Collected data
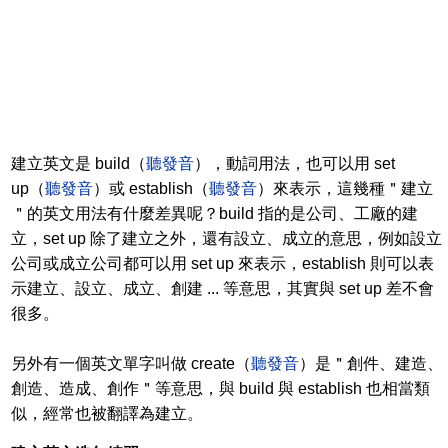
建立英文是 build（
聽發音
），動詞用法，也可以用 set
up（
聽發音
）或 establish（
聽發音
）來表示，這幾種＂建立
＂的英文用法有什麼差異呢？build 指的是公司、工廠的建
立，set up 除了建立之外，還有設立、成立的意思，例如設立
公司或成立公司都可以用 set up 來表示，establish 則可以表
示建立、設立、成立、創建 ... 等意思，其實與 set up 差不會
很多。
另外有一個英文單字叫做 create（
聽發音
）是＂創件、建造、
創造、造成、創作＂等意思，與 build 與 establish 也相當類
似，經常也被翻譯為建立。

▶ _WHAT THE TASK REQUIRES_
If a record contains a picture, leave the picture out; repeat the record itself exactly.

▶ _SOLUTION TO THIS PROBLEM_
建立英文是 build（
聽發音
），動詞用法，也可以用 set
up（
聽發音
）或 establish（
聽發音
）來表示，這幾種＂建立
＂的英文用法有什麼差異呢？build 指的是公司、工廠的建
立，set up 除了建立之外，還有設立、成立的意思，例如設立
公司或成立公司都可以用 set up 來表示，establish 則可以表
示建立、設立、成立、創建 ... 等意思，其實與 set up 差不會
很多。
另外有一個英文單字叫做 create（
聽發音
）是＂創件、建造、
創造、造成、創作＂等意思，與 build 與 establish 也相當類
似，經常也被翻譯為建立。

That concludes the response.